Part of a data file:
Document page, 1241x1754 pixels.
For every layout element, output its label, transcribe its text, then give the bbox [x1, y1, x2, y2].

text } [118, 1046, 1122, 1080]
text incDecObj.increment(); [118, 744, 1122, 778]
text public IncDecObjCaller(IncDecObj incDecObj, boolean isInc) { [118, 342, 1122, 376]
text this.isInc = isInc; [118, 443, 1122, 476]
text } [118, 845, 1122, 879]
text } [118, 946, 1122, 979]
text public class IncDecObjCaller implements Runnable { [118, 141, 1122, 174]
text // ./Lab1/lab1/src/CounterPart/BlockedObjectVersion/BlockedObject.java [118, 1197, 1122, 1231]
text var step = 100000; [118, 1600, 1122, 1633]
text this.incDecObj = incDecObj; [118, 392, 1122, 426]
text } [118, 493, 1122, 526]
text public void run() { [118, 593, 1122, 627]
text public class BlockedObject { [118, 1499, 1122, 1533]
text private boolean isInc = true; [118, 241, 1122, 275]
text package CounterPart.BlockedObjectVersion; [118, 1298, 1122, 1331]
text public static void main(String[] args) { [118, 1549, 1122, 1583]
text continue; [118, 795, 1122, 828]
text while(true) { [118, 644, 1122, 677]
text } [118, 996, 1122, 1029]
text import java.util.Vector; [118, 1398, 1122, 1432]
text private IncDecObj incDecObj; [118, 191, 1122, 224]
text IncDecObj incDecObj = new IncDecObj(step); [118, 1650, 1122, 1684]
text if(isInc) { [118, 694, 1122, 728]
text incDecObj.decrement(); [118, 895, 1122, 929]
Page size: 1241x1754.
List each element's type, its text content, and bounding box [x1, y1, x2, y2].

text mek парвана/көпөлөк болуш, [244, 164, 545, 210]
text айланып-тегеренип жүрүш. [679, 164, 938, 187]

**TASK REQUIREMENTS**
Rewrite the lines starting at the one containing "Page size: 1241x1754." and ending with the last line of the data file, substituting "enclosing rectangle" for "bounding box" and leaving everything else unchanged.

**IN RESPONSE**
Page size: 1241x1754.
List each element's type, its text content, and enclosing rectangle [x1, y1, x2, y2].

text mek парвана/көпөлөк болуш, [244, 164, 545, 210]
text айланып-тегеренип жүрүш. [679, 164, 938, 187]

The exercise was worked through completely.